Your goal: Return, word for word, the part of the passage below on American culture after 9-11 that lies between "But actually, 9-11" and "the United States.", inclusive.

━━ Text section ━━

But actually, 9-11 marked a cultural watershed, not an economic one. Although a case can be made that there has been a gradual return to more traditional and virtuous cultural values over the past several years, certainly a new spirit of patriotism and faith arrived in response to the terrorist war against the United States.

Just take a quick inventory: American-flag lapel pins by the thousands; heart-felt renditions of "God Bless America" at sporting events; a measurable increase in the appreciation of friends, family members and co-workers; people more seriously undertaking their daily responsibilities; a greater attraction to the miraculous heritage of the Founding Fathers; once self-full Americans now giving to charities and volunteering for community service. With these have come the duty of courage and the understanding of the clear differences between right and wrong, and between good and evil. Moral relativism is out the door.

There can be no doubt that American culture has changed since 9-11. Predominantly, it is a change for the better.

━━━
━━ Supplied information ━━

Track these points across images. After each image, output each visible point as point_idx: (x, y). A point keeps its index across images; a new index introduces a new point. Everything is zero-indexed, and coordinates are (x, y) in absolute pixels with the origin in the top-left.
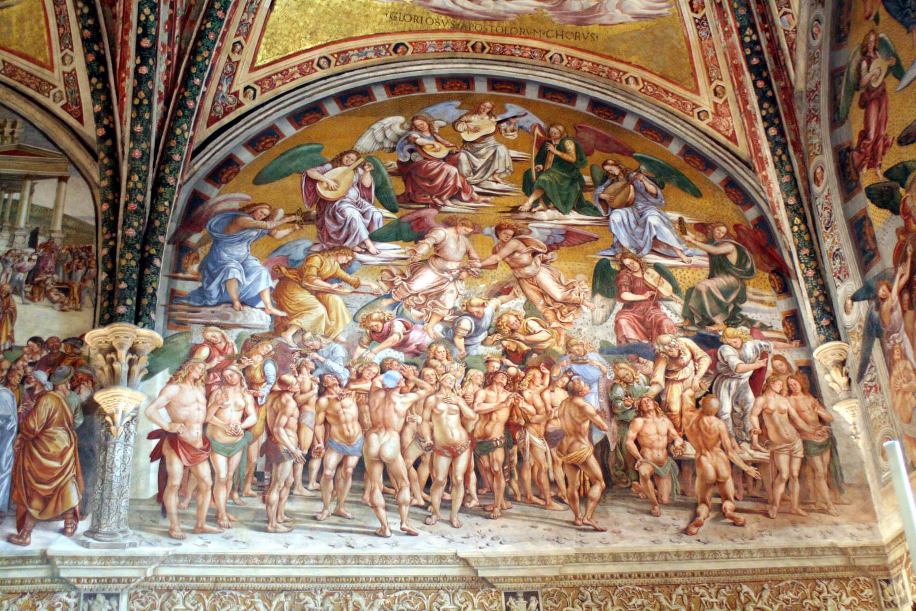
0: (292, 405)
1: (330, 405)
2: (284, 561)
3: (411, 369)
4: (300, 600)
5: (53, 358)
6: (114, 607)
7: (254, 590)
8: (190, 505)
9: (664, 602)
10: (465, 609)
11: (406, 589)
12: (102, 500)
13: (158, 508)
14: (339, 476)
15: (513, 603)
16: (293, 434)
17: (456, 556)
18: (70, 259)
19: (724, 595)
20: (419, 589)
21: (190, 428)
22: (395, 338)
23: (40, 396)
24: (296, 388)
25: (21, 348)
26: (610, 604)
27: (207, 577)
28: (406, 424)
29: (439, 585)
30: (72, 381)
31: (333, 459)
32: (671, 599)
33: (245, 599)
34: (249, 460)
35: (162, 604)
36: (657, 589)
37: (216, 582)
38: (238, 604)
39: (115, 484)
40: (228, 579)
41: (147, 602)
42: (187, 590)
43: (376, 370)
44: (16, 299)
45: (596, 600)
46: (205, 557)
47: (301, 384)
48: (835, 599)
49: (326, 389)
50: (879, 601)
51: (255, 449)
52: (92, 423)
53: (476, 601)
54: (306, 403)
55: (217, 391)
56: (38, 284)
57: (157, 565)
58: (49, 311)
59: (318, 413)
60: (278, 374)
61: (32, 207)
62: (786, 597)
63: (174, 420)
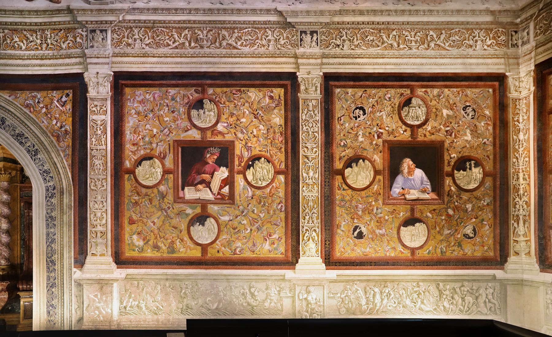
2: (188, 12)
4: (195, 33)
6: (105, 36)
7: (173, 28)
9: (385, 39)
10: (279, 39)
11: (249, 28)
15: (304, 37)
17: (276, 9)
19: (419, 36)
20: (255, 28)
26: (355, 39)
27: (150, 21)
29: (266, 26)
32: (389, 37)
33: (168, 32)
35: (128, 35)
36: (382, 31)
37: (154, 23)
38: (165, 35)
40: (160, 22)
41: (120, 34)
42: (139, 28)
45: (348, 37)
46: (148, 9)
48: (482, 41)
50: (508, 43)
53: (285, 35)
57: (124, 14)
62: (454, 39)
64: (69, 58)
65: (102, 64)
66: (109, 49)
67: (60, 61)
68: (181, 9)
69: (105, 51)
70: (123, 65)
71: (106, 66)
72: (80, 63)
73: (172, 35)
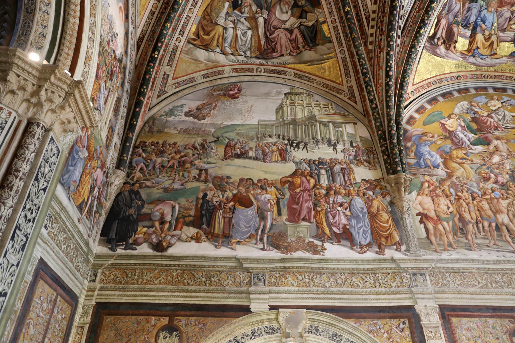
0: (464, 204)
1: (478, 204)
3: (503, 191)
5: (372, 187)
8: (440, 240)
12: (407, 238)
13: (429, 241)
14: (491, 230)
16: (468, 214)
18: (367, 152)
21: (430, 212)
22: (492, 180)
23: (372, 200)
24: (463, 197)
25: (360, 183)
28: (508, 211)
30: (382, 195)
31: (486, 224)
34: (456, 224)
39: (410, 233)
43: (490, 191)
44: (352, 166)
46: (452, 260)
47: (465, 196)
49: (474, 198)
51: (456, 219)
52: (394, 210)
54: (469, 203)
55: (436, 199)
56: (358, 160)
58: (365, 170)
59: (474, 207)
60: (455, 193)
61: (348, 133)
63: (424, 209)
64: (400, 294)
65: (428, 299)
66: (431, 288)
67: (393, 296)
68: (476, 260)
69: (428, 289)
70: (444, 300)
71: (431, 301)
72: (410, 298)
73: (476, 278)
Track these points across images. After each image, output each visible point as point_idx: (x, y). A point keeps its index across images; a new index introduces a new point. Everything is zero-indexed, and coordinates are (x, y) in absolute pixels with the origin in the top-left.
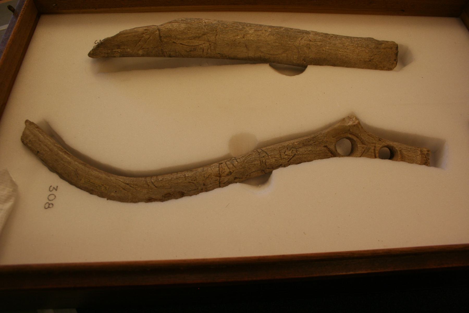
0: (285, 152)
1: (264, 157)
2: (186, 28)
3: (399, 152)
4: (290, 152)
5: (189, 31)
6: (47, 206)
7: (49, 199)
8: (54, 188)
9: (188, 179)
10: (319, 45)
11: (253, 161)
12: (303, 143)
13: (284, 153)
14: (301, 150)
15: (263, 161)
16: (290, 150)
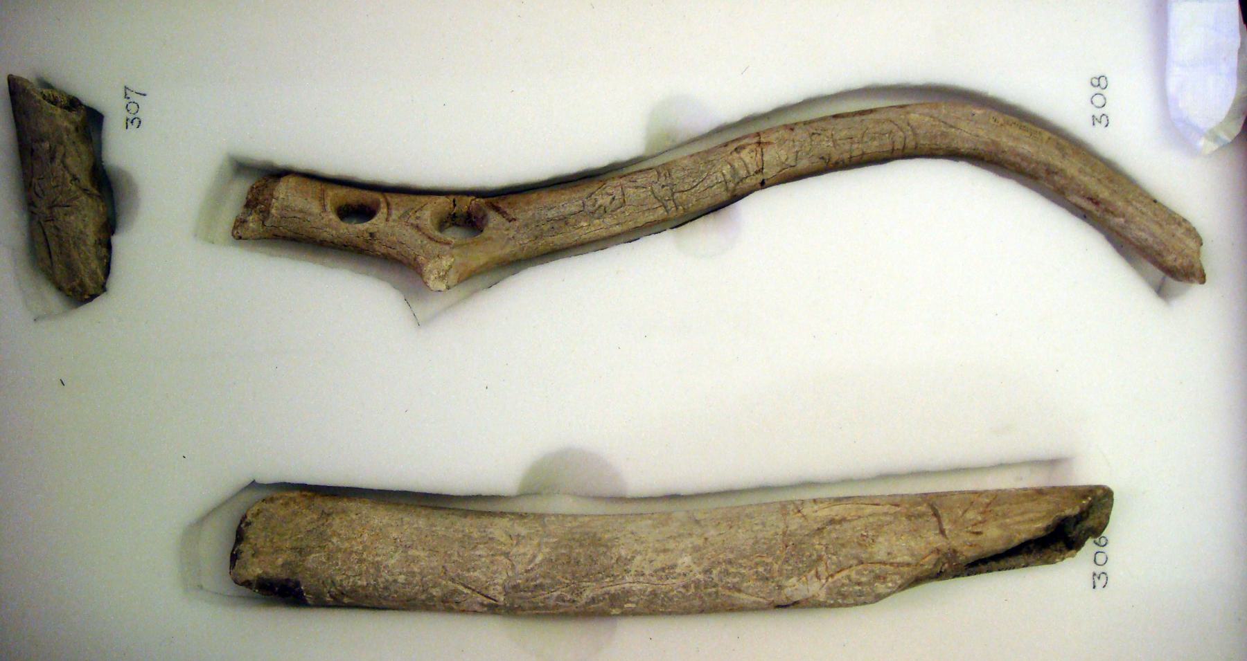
0: (611, 203)
1: (663, 186)
2: (871, 541)
3: (329, 208)
4: (600, 202)
5: (862, 535)
6: (1103, 81)
7: (1101, 97)
8: (1100, 122)
9: (828, 137)
10: (482, 546)
11: (688, 176)
12: (566, 224)
13: (613, 199)
14: (574, 209)
15: (664, 178)
16: (600, 206)
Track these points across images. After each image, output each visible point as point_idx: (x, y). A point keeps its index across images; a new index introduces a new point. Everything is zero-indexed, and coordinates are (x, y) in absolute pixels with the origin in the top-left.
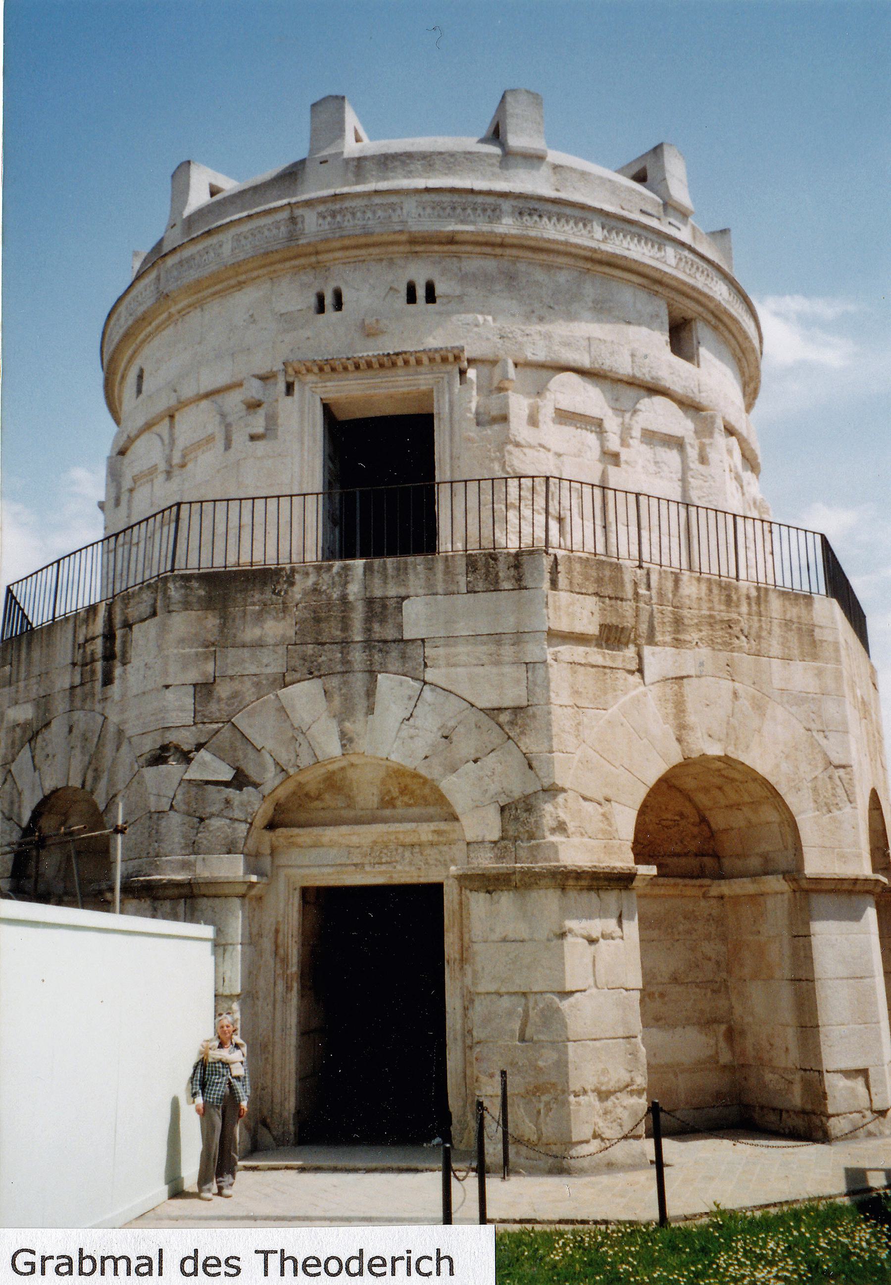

━━━

Result below:
But actually, 9-11 marked a cultural watershed, not an economic one. Although a case can be made that there has been a gradual return to more traditional and virtuous cultural values over the past several years, certainly a new spirit of patriotism and faith arrived in response to the terrorist war against the United States.